• What needs to be done:
Answer these questions using the report on side rail use below.
(a) How many staff attended the 1/6/06 inservice called "Preserving Resident Dignity with Restraint Use"?
(b) What less restrictive intervention is documented in the "Proper Use of Bed Rails" policy?
(c) According to the "Restorative Roster" form, how many residents under restorative care had 2 side rails?

• Document extract:
------------------------------------------------

The administrator stated that ifthe resident wants side rails off, their request must go to a
committee to assess for side rails off if the resident is cognitive but not able to speak. If
the resident was alert and oriented and wanted their side rails off and could speak, they
could have their side rails off. The administrator stated "I see them as a safety enhancer,
not a safety deterrent." The administrator stated that if a resident fell out of the beds with
side rails then they would use the low beds. The administrator stated that the resident
side rails were up at night. During that interview, the physical and occupational
therapists stated that "the low bed was considered the highest level of restraint". The
administrator stated that the facility had 17 three-quarter-length rail beds, 6 PVC (plastic)
low beds, and 4 or 5 electric beds.
During an interview on 2/23/06 at 11:30 a.m. with the staff development staff and review
of an inservice conducted on 1/6/06 called "Preserving Resident Dignity with Restraint
Use" attended by 33 staff revealed in the class material attached that "some examples of
physical restraints are: side rails that are used to stop a person from getting out of bed”.
When asked if the side rails were a restraint, the staff development person stated that they
were.
A policy "Proper Use of Bed Rails" was provided by the DON on 2/24/06 at 2:25 p.m.
At the bottom of the policy was the title "restraints": The policy stated that “bed rails are
considered a restraint when they are used to limit the resident's freedom of movement
(prevent the resident from leaving his/her bed)". The policy further stated that the use of
rails as restraints was prohibited unless necessary to treat a resident's medical symptoms.
One of the less restrictive interventions that was documented in the policy was the use of
a bed on the floor surrounded with a soft mat. The policy stated that if the least
restrictive approaches were not successful, an order was to be obtained from the
physician to apply the bed rails and monitor the use for specific time frames. A Side Rail
Assessment policy and procedure dated 12/2/03 and signed by the current DON stated
that the residents were to be assessed for the use of side rails on admission and quarterly
by the restorative nurse or designee.
Review of the inservice on “usage of safety devices" attended by 73 staff members on
5/20/05 documented "all residents with safety devices are identified in each ADL
(Activities of Daily Living) book. Bed side rails were not included with the documented
list of safety devices.
Review of the "Restorative Roster" form, noted as update 2/17/06, revealed that SR2
(Side rail X 2) was included under the category of restraints and that 40 residents were
under restorative care and had 2 side rails.
2. On 2/21/06 during the initial tour of the facility at 9:20 a.m., Resident #9 was
observed in bed with the head of the bed up and two full side rails up with a visible gap
between the mattress and the side rail. There were no side rail pads and the call bell was
wrapped around the bed frame, hanging on the floor. Resident #9's cognitive status was
assessed as moderately impaired on the MDS (Minimum Data Set) dated 02/05/2006.

------------------------------------------------

• Extracted information:
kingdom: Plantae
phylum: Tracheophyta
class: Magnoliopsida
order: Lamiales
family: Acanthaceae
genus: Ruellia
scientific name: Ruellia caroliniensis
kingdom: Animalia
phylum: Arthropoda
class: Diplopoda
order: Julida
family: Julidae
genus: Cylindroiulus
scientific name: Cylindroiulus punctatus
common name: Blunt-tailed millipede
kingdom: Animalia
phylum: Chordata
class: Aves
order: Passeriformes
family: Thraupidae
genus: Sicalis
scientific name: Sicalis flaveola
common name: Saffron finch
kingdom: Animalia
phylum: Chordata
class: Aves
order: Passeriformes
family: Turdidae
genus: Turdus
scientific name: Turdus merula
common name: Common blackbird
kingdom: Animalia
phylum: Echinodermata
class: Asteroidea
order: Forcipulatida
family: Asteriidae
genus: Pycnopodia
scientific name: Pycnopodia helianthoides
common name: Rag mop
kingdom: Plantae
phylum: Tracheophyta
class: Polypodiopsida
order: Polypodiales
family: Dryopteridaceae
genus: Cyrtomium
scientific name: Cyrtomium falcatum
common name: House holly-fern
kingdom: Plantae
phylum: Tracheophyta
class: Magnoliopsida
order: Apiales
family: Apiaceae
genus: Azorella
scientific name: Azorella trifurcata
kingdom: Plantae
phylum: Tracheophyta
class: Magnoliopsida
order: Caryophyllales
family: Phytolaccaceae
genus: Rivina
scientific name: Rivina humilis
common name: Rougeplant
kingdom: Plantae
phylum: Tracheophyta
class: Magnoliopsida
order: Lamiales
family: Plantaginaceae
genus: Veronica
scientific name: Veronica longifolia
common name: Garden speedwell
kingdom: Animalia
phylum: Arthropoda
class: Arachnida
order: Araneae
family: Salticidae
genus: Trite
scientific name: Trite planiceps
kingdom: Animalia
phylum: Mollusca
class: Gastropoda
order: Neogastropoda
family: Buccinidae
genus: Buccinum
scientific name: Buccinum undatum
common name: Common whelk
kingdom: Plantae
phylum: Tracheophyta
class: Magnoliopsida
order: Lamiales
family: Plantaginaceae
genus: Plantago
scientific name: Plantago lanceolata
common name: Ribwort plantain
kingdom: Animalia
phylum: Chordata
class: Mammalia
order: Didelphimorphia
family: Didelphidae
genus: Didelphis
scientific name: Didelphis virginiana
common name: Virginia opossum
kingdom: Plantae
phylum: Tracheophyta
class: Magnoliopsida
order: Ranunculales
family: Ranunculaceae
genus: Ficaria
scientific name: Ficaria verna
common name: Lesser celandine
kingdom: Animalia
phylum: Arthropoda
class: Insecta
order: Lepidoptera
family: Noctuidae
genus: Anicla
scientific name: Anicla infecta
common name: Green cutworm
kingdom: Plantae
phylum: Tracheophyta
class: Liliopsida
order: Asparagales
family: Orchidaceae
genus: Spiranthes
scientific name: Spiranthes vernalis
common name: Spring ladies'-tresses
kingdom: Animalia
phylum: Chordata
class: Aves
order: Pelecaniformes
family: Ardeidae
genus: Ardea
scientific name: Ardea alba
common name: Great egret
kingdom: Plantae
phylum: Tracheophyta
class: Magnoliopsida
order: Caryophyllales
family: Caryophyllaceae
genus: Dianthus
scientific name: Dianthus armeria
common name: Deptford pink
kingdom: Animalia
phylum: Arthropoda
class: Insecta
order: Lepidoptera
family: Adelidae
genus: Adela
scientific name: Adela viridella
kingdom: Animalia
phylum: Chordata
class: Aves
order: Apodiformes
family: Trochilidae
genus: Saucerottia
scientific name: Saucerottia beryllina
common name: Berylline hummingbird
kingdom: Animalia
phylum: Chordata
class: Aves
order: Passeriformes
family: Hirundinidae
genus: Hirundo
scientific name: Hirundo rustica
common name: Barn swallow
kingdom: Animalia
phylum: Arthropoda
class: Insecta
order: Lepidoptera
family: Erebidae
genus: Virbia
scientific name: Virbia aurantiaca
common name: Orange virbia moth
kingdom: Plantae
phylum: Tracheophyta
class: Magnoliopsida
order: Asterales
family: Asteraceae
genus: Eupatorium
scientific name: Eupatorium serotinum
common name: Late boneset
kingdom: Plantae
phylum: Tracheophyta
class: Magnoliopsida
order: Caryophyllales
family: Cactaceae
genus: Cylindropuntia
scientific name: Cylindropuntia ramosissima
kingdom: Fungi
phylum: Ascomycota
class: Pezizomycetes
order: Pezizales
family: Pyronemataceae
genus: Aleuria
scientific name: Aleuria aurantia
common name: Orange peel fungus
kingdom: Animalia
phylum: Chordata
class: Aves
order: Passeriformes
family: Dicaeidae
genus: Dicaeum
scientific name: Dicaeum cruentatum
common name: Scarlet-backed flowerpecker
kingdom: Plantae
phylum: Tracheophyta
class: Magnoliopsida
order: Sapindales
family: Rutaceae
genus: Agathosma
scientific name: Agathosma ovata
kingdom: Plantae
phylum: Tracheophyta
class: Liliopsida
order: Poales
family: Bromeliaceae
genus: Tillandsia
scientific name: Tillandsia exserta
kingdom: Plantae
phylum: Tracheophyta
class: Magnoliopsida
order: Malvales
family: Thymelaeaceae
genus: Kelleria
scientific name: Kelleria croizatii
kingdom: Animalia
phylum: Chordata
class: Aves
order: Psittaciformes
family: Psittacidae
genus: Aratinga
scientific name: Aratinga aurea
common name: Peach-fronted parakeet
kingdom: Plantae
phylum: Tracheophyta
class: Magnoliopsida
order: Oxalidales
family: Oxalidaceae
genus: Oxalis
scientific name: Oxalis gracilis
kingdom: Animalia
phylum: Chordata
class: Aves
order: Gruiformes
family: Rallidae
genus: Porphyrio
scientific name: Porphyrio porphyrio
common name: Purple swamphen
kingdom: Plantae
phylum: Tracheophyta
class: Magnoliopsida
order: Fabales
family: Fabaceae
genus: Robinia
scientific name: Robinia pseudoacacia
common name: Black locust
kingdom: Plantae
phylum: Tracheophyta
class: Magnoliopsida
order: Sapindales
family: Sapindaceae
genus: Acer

------------------------------------------------

• Exercise output:
(a) 33 staff attended.
(b) A bed on the floor surrounded with a soft mat.
(c) 40 residents.